Commercialized Christmas

Commercialized Christmas

John Marfice, Staff Writer

With the Holiday season blowing up all around us, it seems like the only commercials we are seeing on TV right about now is a commercial advertising a TV, Xbox, or new toy for some percentage of the price taken off. This shopping-plagued season even rolls over into the last major Holiday, with Black Friday happening right after Thanksgiving. I’m sure we’ve all seen the Charlie Brown Christmas movie, in which the kids learn valuable lessons from a misfit tree about tolerance, and learn from the play about the true meaning of Christmas.
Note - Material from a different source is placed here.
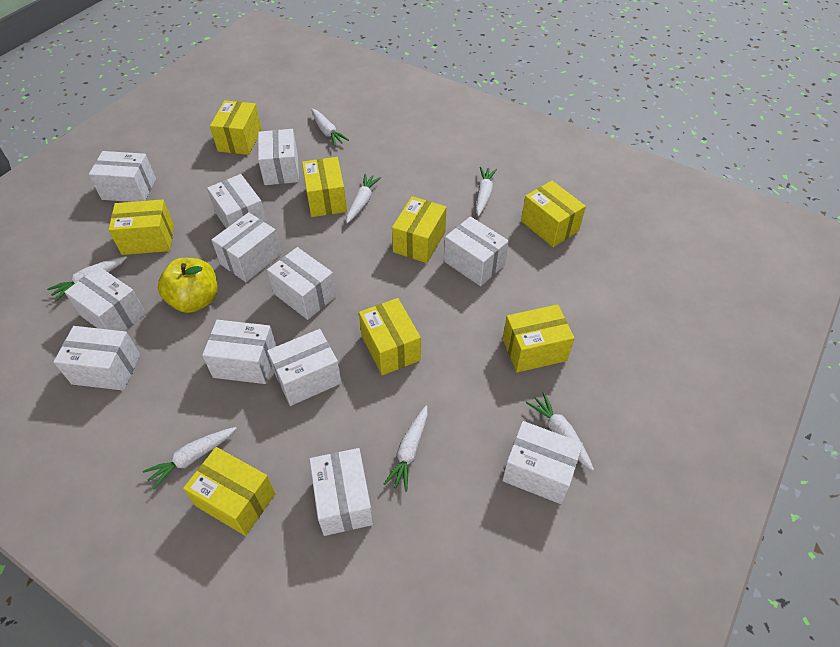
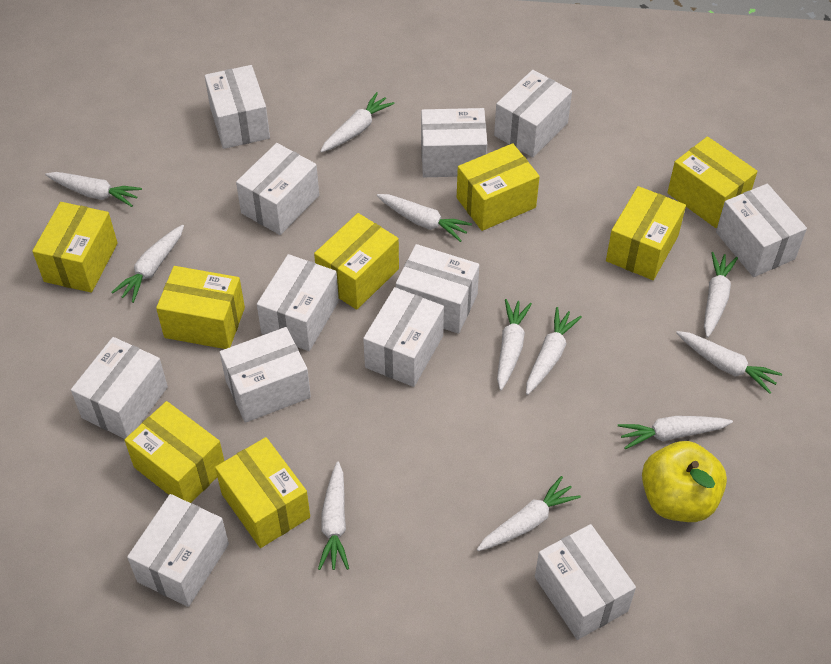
white carrot: [47,256,127,301] [143,427,237,490] [311,108,349,146] [346,174,381,223] [384,406,428,492] [476,167,497,216] [526,392,594,471] = 7 -> [45,172,142,207] [112,225,184,303] [318,461,349,570] [320,92,395,152] [377,194,472,242] [477,476,581,551] [497,299,532,390] [526,307,582,395] [618,416,733,449] [676,331,782,394] [704,252,738,338] = 11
So what about this “true meaning of Christmas”, you may ask? Well, the whole reason we celebrate Christmas is the birth of Jesus Christ. Say what you want about religion, Jesus was a historical figure, and was worshiped by many. In fact, the name Christmas comes from Christ’s name itself, which is why the abbreviation “X-mas” is technically incorrect. Although that abbreviation is rarely ever used, the fact that it even floats around is a blow to the Holiday’s tradition.

Now, let’s talk about the shopping craze that goes down around this time of year. I feel like the demand for Christmas presents really sucks away the Christmas tradition. Many parents are out fighting crowds for the sales on toys and electronics instead of spending Holiday family time at home. While we’re on that topic I just want to say that our local stores effectively turn into a war zone during the entire month of December. During this whole craze, people could get hurt as a result. And it’s not like the Christmas holiday itself gets any better. Any given family gets maybe a good 15-20 minutes of bonding while tearing into presents. After that it’s pretty much the rest of the day of the family playing around whatever they got, not speaking a word. Your younger brother got a pile of new Legos, which he builds in silence. You, admittedly, are messing around with whatever new electronic you had just got, dad is in the garage messing with his new jumbo-sized tool set, and your mother is in the kitchen playing with her new “Egg-Scrambler 3000” or whatever kitchen thingy Billy Mays is advertising on cable for $19.99. Your entire family all sits in silence, playing with their presents, and this is how it goes for most of the day.